3. Archives militaires : Malheureusement, la recherche de détails précis sur le parcours militaire d’Émile Carton peut être complexe, car les registres matricules allemands pour les conscrits entre 1872 et 1918 ont été en grande partie détruits lors des bombardements pendant la Seconde Guerre mondiale. Cela signifie qu'il n'existe pas de fiches matricules complètes comme celles disponibles pour les soldats français. Cependant, il est possible de retrouver des listes préparatoires au recrutement militaire dans les archives départementales de la Moselle, qui pourraient donner des informations sur l'arme dans laquelle il a été affecté.

4. Ressources pour la recherche : 

- Les Archives départementales (série AL pour la Moselle) conservent des listes préparatoires au recrutement militaire, qui indiquent parfois l’arme dans laquelle un jeune homme a été versé. Cependant, elles ne précisent pas toujours le régiment exact.

 - La base de données "Mémoire 1870-1918" des Archives départementales de la Moselle pourrait également être consultée pour vérifier s'il existe des informations sur Émile Carton s'il a participé à la Première Guerre mondiale ou s'il a été répertorié dans des listes de soldats mosellans morts pendant cette période.

 - Pour ceux qui ont été faits prisonniers pendant la Première Guerre mondiale, les listes de la Croix-Rouge internationale peuvent fournir des informations, y compris l'unité et la compagnie où le soldat a servi.

5. Première Guerre mondiale (1914-1918) : Pendant la Première Guerre mondiale, Émile Carton, alors âgé d’environ 51 ans, était probablement trop âgé pour être mobilisé dans l’armée allemande. La majorité des conscrits mosellans et alsaciens ayant servi dans l'armée allemande étaient plus jeunes. Il n’est donc pas certain qu’Émile ait été directement impliqué dans le conflit sous les armes.

6. Conséquences après la guerre : Les fiches matricules créées après la guerre par l'administration militaire française en 1919 pour les hommes revenus en Alsace-Lorraine n’auraient pas concerné Émile, car elles se limitaient aux hommes plus jeunes encore soumis aux obligations militaires. 

Sources disponibles et possibilités de recherche :

- Archives départementales de Moselle (séries AL pour les listes préparatoires, série R pour les fiches matricules reconstituées après 1919).

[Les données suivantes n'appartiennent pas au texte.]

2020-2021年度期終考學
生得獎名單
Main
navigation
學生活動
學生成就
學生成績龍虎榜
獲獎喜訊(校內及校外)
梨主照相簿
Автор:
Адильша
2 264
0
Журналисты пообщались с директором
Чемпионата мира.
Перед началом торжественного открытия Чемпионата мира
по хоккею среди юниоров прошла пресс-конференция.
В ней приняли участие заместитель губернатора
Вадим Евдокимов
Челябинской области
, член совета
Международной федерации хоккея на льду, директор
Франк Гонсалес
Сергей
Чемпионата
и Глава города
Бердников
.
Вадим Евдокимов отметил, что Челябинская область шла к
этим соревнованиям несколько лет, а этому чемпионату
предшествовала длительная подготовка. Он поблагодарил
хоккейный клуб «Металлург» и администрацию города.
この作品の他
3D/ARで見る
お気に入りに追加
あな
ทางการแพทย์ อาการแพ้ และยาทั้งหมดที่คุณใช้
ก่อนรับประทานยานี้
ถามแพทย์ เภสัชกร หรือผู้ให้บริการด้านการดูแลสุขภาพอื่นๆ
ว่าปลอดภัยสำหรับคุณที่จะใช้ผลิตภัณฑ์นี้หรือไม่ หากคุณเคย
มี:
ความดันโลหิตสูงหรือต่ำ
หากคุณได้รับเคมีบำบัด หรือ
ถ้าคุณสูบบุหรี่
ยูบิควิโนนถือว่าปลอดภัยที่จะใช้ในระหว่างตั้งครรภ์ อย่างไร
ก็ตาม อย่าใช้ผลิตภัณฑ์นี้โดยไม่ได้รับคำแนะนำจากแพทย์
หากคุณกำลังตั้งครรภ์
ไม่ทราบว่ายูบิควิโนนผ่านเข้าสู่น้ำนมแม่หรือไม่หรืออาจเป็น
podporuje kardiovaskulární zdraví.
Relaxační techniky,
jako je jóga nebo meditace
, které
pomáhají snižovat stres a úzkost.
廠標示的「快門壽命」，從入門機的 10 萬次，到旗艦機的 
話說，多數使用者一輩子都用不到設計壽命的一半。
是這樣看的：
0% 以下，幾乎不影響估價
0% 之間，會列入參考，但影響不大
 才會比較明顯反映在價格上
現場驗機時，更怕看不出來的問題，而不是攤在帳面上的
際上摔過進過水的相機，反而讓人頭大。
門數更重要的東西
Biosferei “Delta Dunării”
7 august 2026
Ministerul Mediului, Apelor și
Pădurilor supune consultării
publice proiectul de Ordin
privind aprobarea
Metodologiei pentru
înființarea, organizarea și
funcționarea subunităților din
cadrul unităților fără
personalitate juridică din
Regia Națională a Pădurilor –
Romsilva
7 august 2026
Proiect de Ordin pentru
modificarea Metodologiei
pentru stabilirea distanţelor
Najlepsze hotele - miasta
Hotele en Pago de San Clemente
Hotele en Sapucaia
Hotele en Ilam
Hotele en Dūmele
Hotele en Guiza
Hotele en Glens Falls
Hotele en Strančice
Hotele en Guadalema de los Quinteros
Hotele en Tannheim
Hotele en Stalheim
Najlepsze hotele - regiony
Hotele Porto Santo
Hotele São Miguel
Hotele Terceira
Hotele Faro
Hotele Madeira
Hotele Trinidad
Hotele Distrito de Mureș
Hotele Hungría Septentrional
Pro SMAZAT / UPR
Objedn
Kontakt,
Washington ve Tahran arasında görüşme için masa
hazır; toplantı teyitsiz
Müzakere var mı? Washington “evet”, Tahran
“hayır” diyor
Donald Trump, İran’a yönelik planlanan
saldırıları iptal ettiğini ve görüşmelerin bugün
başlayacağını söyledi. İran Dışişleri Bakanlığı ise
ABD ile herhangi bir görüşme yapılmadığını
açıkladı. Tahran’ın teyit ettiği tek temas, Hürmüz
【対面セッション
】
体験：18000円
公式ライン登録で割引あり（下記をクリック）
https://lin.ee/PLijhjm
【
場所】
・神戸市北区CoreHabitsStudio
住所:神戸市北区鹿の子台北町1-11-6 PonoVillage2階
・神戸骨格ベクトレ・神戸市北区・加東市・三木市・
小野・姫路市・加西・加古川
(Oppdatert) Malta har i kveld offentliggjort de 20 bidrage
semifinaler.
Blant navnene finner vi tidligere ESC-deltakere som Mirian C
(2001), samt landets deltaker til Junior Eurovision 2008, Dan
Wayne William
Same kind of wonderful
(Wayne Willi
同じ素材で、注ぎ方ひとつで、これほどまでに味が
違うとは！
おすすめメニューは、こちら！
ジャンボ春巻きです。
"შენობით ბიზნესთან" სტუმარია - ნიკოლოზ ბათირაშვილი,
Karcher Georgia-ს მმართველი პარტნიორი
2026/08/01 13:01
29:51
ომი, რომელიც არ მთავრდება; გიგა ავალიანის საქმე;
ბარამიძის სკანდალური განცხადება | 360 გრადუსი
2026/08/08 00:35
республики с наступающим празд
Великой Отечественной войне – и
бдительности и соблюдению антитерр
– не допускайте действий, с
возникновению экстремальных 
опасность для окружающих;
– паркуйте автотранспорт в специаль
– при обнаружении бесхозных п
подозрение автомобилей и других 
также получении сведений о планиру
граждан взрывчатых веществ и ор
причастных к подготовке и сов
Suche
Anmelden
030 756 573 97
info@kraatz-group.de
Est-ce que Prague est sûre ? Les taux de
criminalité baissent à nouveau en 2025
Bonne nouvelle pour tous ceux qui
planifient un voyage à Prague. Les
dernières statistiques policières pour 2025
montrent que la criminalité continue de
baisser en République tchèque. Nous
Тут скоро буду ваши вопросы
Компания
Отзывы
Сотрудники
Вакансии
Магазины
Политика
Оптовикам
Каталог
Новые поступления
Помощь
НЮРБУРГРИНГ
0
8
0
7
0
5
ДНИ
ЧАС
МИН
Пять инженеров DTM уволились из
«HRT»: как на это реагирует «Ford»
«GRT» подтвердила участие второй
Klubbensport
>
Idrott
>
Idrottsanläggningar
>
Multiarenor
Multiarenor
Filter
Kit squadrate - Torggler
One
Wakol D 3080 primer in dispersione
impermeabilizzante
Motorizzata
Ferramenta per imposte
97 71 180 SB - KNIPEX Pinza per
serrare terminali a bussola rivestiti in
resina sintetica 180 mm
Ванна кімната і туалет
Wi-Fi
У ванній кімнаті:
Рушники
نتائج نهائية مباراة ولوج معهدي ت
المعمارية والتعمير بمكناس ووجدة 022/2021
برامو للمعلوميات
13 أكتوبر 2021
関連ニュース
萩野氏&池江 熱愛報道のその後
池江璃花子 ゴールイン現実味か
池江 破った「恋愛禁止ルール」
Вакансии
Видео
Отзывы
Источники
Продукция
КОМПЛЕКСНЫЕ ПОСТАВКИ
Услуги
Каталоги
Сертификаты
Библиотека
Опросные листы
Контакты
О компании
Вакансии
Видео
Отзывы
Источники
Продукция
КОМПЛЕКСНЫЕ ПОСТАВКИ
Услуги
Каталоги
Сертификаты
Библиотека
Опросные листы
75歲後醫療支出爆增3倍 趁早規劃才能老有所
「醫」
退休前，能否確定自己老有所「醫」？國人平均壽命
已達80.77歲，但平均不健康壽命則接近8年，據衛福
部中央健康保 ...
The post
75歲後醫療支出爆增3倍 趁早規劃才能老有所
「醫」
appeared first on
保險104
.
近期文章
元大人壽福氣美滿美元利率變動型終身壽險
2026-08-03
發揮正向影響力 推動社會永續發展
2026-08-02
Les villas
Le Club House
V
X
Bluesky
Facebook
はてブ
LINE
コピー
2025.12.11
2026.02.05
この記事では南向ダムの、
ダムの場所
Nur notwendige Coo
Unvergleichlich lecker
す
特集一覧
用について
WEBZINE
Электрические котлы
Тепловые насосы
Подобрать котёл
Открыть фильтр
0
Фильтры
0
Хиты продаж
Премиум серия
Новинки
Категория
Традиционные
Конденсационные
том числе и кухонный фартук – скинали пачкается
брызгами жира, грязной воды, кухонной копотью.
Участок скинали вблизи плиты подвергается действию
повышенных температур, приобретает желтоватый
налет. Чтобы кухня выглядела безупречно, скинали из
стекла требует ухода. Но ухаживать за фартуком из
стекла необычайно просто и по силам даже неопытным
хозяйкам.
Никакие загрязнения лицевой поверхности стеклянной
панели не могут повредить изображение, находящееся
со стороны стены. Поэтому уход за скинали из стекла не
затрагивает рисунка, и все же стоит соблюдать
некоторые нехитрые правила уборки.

- La base de données Mémoire 1870-1918 des Archives départementales de Moselle pour les soldats morts en service.

-Archives allemandes

(site-du-Bundesarchiv,

-[ersterweltkrieg.bundesarchiv.de] - 

(https://ersterweltkrieg.bundesarchiv.de/genealogie.html) pour les unités et les régiments allemands pendant la Première Guerre mondiale.

- Les listes de prisonniers de guerre sur le site de la Croix-Rouge internationale pour obtenir des informations sur les soldats capturés pendant la guerre.

Conclusion :

Émile Carton, comme beaucoup de Mosellans de sa génération, aurait été soumis au service militaire allemand dans les années 1880, mais retrouver les détails précis de son parcours est rendu difficile par la destruction des registres militaires allemands pendant la Seconde Guerre mondiale.